阅读文本:
====
给出n，然后是n个数，再给出m，m个询问，对于每个询问l，r，输出区间[l,r]里面不同的值有多少个。

题解：

可以用一个map离散化，倒着对序列进行操作，对于每个i建树时，如果a[i]出现过,则在map[a[i]]处减去1，然后询问时直接对根为root[l]的树进行询问就可以了。

#include<iostream>
#include<cstdio>
#include<algorithm>
#include<cstring>
#include<vector>
#include<queue>
#include<stack>
#include<map>
using namespace std;
#define rep(i,a,n) for (int i=a;i<n;i++)
#define per(i,a,n) for (int i=n-1;i>=a;i--)
#define pb push_back
#define fi first
#define se second
typedef vector<int> VI;
typedef long long ll;
typedef pair<int,int> PII;
const int inf=0x3fffffff;
const ll mod=1000000007;
const int maxn=30000+100;
int n,m,cnt,a[maxn],root[maxn];
struct node{int l,r,sum;}T[maxn*40];
map<int,int> mp;
void update(int l,int r,int& x,int y,int pos,int val)
{
    T[++cnt]=T[y],T[cnt].sum+=val;
    x=cnt;
    if(l==r) return;
    int mid=(l+r)/2;
    if(pos<=mid) update(l,mid,T[x].l,T[y].l,pos,val);
    else update(mid+1,r,T[x].r,T[y].r,pos,val);
}
int query(int l,int r,int root,int k)
====
练习说明:
请从区间不同值计数题解停下的地方接着往下写。 后面的条目在本练习中用不到。

记录信息:
====
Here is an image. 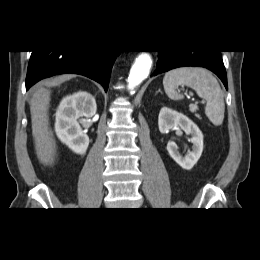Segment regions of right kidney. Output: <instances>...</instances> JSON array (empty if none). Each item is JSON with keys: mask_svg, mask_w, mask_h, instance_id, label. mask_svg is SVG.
Segmentation results:
<instances>
[{"mask_svg": "<svg viewBox=\"0 0 260 260\" xmlns=\"http://www.w3.org/2000/svg\"><path fill=\"white\" fill-rule=\"evenodd\" d=\"M96 110V101L87 92H77L60 102L56 112L55 132L60 141L76 154H85L89 145V137L77 119L90 118L95 115Z\"/></svg>", "mask_w": 260, "mask_h": 260, "instance_id": "right-kidney-1", "label": "right kidney"}]
</instances>
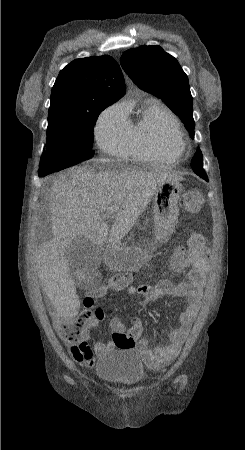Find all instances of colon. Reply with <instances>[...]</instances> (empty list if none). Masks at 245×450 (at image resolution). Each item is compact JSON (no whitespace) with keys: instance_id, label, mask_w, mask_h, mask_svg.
I'll use <instances>...</instances> for the list:
<instances>
[{"instance_id":"obj_1","label":"colon","mask_w":245,"mask_h":450,"mask_svg":"<svg viewBox=\"0 0 245 450\" xmlns=\"http://www.w3.org/2000/svg\"><path fill=\"white\" fill-rule=\"evenodd\" d=\"M181 206L185 212L191 214L199 213L204 207V199L201 192L196 189L185 191L181 198ZM187 244L188 247L192 251L198 253L201 258L206 259L210 256V251L202 233L190 231L187 234ZM130 281V273L121 271L104 278L102 283L105 289H111L113 287H123ZM86 307H91L90 301L87 302ZM87 309H89V311L83 313L79 318L64 321L60 325V329L69 339L82 344L87 343L93 324L96 321H102L105 318L103 310L98 308L93 309V307ZM141 332L142 322L139 319H134L128 332H115L114 337L119 342L120 346L128 347L134 345Z\"/></svg>"}]
</instances>
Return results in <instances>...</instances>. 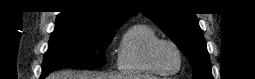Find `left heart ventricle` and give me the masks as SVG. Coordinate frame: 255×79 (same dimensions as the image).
Returning a JSON list of instances; mask_svg holds the SVG:
<instances>
[{"label": "left heart ventricle", "mask_w": 255, "mask_h": 79, "mask_svg": "<svg viewBox=\"0 0 255 79\" xmlns=\"http://www.w3.org/2000/svg\"><path fill=\"white\" fill-rule=\"evenodd\" d=\"M155 58L158 65L166 70H176L179 65V57L175 49L168 44L157 47Z\"/></svg>", "instance_id": "1"}]
</instances>
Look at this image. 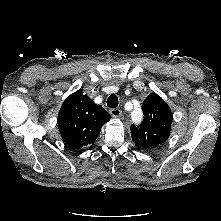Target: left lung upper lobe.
Masks as SVG:
<instances>
[{"label":"left lung upper lobe","mask_w":221,"mask_h":221,"mask_svg":"<svg viewBox=\"0 0 221 221\" xmlns=\"http://www.w3.org/2000/svg\"><path fill=\"white\" fill-rule=\"evenodd\" d=\"M144 119L131 126V136L137 148L153 150L170 136L173 115L170 107L156 93H151L142 103Z\"/></svg>","instance_id":"left-lung-upper-lobe-1"}]
</instances>
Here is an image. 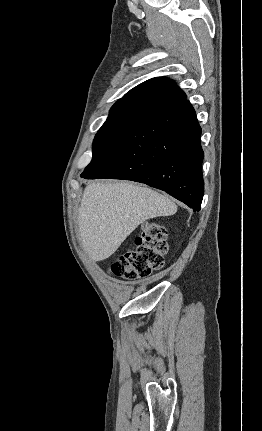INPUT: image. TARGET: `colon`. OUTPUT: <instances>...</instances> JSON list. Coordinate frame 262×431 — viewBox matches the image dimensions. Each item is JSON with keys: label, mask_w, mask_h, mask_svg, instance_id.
<instances>
[{"label": "colon", "mask_w": 262, "mask_h": 431, "mask_svg": "<svg viewBox=\"0 0 262 431\" xmlns=\"http://www.w3.org/2000/svg\"><path fill=\"white\" fill-rule=\"evenodd\" d=\"M167 250L165 228L157 222H148L142 226L134 245L115 259L110 271L127 281L146 278L163 267Z\"/></svg>", "instance_id": "obj_1"}]
</instances>
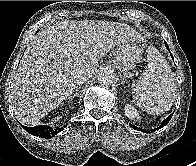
====
书面回答:
{
    int ans=0;
    if(l==r) return T[root].sum;
    int mid=(l+r)/2;
    if(mid<k) return T[T[root].l].sum+query(mid+1,r,T[root].r,k);
    else return query(l,mid,T[root].l,k);
}
int main()
{
    scanf("%d",&n);
    rep(i,1,n+1) scanf("%d",&a[i]);
    mp.clear();
    per(i,1,n+1)
    {
        if(mp.find(a[i])==mp.end())
        {
            update(1,n,root[i],root[i+1],i,1);
        }
        else
        {
            update(1,n,root[i],root[i+1],mp[a[i]],-1);
            update(1,n,root[i],root[i],i,1);
        }
        mp[a[i]]=i;
    }
    scanf("%d",&m);
    while(m--)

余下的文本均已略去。